▶ **ENTRIES PROVIDED**
========================================

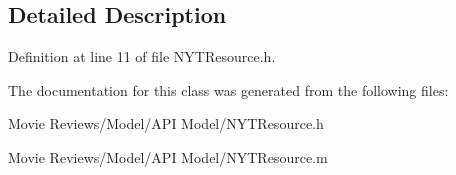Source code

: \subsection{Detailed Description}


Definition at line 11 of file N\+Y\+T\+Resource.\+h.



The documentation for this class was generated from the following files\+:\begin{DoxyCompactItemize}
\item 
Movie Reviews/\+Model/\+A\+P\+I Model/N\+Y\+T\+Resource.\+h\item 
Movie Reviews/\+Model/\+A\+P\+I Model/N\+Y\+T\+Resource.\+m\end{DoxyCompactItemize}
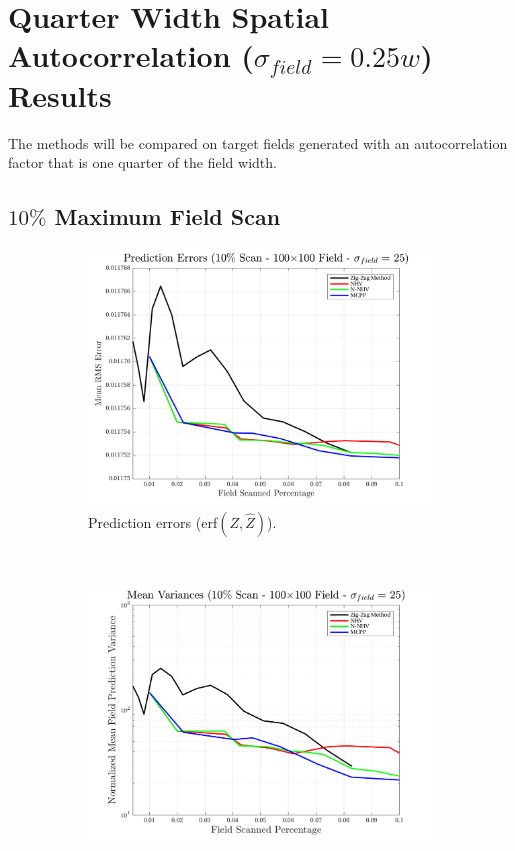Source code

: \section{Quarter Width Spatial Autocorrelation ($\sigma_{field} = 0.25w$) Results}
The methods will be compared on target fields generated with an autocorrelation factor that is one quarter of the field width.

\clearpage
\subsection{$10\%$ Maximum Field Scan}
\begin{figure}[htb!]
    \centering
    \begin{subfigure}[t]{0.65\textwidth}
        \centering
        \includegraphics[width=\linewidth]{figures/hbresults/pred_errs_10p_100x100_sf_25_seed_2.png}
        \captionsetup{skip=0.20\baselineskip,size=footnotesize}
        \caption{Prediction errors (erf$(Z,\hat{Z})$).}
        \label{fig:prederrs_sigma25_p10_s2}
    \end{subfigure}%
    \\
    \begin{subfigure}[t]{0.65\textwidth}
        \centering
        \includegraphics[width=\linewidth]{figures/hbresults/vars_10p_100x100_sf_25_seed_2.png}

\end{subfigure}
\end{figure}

========================================

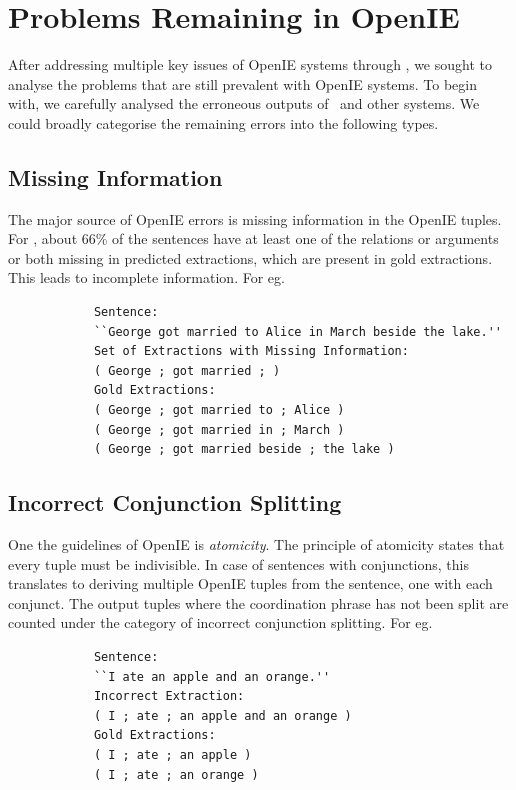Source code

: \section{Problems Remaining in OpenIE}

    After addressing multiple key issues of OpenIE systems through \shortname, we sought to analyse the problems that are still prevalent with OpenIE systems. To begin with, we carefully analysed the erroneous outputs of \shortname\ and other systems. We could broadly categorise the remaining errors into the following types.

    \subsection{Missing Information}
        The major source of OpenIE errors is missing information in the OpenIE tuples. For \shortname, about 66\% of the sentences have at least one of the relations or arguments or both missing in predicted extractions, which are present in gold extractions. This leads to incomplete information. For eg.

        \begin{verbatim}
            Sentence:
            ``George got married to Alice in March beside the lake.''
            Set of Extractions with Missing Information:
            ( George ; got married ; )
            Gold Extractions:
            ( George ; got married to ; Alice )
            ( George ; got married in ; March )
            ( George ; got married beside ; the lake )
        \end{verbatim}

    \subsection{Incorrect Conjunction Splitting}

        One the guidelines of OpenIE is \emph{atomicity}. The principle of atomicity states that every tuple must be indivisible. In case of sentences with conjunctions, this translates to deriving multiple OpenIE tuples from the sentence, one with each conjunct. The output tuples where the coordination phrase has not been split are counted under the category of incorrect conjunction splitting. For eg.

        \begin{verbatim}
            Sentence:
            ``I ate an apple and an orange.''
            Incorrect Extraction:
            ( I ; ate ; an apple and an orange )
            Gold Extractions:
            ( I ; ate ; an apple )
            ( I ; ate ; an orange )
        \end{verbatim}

========================================

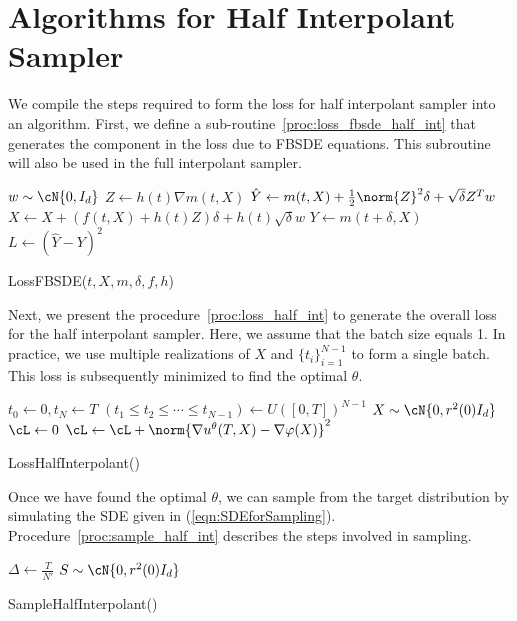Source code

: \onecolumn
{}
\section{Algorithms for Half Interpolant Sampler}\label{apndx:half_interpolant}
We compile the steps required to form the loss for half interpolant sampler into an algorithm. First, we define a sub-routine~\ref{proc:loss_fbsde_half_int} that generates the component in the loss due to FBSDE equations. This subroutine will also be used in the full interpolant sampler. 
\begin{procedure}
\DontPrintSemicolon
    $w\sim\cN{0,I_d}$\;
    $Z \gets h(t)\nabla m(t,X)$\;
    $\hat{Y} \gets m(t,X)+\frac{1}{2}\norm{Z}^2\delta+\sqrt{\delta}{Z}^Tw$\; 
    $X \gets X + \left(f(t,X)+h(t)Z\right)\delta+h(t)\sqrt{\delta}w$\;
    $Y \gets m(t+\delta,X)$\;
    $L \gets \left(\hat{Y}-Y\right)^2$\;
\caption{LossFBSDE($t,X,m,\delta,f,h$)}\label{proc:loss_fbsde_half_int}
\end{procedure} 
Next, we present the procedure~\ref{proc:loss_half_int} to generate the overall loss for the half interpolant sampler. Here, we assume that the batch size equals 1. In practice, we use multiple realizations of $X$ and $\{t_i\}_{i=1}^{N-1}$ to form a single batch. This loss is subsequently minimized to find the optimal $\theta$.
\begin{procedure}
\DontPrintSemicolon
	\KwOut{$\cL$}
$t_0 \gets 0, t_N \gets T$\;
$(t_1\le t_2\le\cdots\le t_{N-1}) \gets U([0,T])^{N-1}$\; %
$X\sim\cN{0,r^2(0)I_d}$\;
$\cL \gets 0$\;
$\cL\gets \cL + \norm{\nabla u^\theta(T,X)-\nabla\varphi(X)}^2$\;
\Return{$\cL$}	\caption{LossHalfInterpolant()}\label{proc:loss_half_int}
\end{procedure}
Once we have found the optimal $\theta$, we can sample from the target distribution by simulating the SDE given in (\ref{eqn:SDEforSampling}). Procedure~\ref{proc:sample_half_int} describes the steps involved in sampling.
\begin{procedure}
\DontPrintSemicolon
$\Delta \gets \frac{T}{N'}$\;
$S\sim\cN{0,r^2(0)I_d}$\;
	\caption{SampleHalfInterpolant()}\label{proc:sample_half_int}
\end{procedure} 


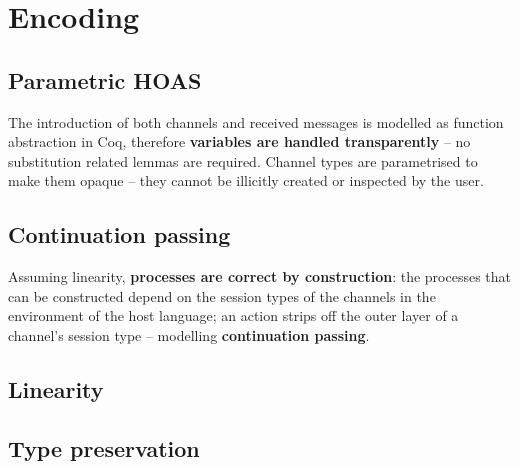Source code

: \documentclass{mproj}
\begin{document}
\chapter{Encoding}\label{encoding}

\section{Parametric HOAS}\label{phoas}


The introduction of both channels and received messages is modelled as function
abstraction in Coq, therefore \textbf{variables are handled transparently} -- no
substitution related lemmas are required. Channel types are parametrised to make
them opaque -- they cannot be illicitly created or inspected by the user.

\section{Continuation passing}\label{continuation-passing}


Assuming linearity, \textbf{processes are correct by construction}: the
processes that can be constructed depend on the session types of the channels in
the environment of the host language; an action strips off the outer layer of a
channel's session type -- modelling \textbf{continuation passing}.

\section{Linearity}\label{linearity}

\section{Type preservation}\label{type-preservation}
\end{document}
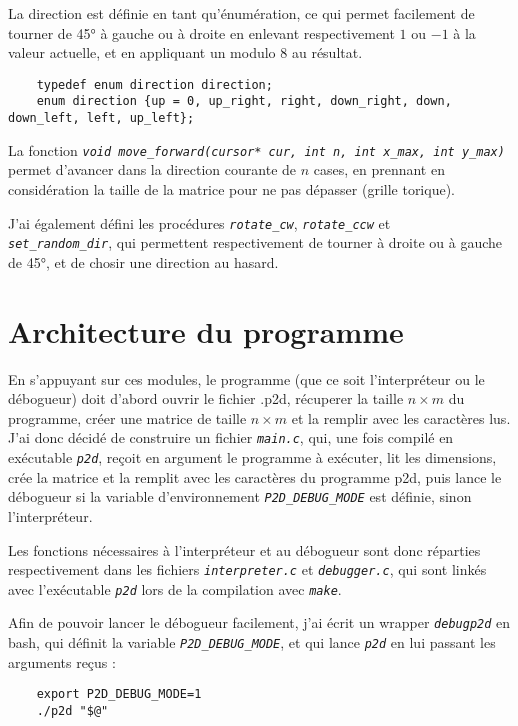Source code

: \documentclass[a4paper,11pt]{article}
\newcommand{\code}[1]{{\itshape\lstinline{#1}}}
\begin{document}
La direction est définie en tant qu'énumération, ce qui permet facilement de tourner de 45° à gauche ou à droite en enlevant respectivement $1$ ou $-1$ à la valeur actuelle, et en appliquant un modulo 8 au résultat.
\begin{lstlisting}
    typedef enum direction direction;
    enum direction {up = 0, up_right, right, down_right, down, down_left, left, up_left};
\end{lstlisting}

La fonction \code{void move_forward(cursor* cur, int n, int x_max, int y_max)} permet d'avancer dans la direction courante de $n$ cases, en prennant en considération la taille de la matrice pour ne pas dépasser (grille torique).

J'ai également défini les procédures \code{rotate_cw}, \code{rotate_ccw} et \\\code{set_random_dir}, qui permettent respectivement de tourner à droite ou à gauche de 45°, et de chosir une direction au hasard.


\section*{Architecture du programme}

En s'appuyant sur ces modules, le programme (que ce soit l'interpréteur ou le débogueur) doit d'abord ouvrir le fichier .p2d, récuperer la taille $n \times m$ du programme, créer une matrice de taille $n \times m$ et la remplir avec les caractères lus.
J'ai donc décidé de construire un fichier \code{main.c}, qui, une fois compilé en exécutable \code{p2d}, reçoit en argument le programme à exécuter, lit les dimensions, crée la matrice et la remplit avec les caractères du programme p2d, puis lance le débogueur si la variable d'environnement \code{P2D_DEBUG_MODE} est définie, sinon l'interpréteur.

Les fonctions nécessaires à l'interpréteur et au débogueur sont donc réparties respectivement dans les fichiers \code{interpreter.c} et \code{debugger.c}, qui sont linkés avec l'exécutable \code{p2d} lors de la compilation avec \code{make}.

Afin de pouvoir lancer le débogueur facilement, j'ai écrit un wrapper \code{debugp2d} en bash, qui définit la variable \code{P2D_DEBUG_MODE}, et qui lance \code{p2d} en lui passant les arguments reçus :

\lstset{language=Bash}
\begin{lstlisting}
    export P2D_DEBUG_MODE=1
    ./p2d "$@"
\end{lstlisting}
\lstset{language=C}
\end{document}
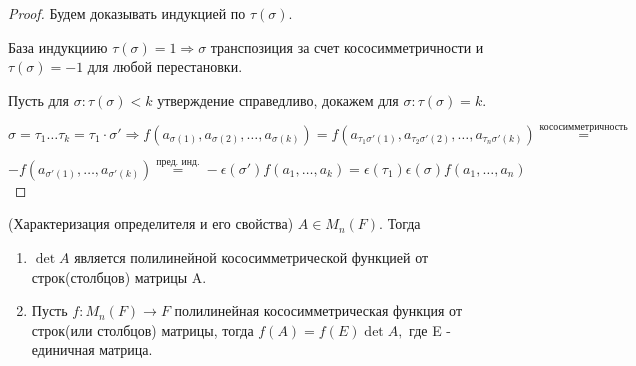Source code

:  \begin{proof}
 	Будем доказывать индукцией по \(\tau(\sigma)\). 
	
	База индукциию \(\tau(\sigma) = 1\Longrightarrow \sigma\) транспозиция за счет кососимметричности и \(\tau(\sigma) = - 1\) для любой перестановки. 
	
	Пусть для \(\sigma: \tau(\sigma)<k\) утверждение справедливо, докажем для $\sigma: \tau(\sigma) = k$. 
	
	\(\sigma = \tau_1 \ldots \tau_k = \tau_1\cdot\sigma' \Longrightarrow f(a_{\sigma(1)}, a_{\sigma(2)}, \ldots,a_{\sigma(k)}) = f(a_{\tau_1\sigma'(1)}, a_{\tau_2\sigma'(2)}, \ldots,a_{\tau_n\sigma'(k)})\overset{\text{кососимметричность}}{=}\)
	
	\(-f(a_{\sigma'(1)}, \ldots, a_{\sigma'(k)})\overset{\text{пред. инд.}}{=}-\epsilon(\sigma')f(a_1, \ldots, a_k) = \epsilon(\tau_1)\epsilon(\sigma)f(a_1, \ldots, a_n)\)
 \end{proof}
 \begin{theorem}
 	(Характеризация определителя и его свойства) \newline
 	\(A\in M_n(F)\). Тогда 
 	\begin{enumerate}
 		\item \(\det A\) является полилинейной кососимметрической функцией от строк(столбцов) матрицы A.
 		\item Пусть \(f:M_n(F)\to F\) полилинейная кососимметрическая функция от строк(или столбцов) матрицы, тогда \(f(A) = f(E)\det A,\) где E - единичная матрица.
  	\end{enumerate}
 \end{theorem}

========================================

Lines holding the string "programme" are the answer; copy each one from the listing above.

\section*{Architecture du programme}
En s'appuyant sur ces modules, le programme (que ce soit l'interpréteur ou le débogueur) doit d'abord ouvrir le fichier .p2d, récuperer la taille $n \times m$ du programme, créer une matrice de taille $n \times m$ et la remplir avec les caractères lus.
J'ai donc décidé de construire un fichier \code{main.c}, qui, une fois compilé en exécutable \code{p2d}, reçoit en argument le programme à exécuter, lit les dimensions, crée la matrice et la remplit avec les caractères du programme p2d, puis lance le débogueur si la variable d'environnement \code{P2D_DEBUG_MODE} est définie, sinon l'interpréteur.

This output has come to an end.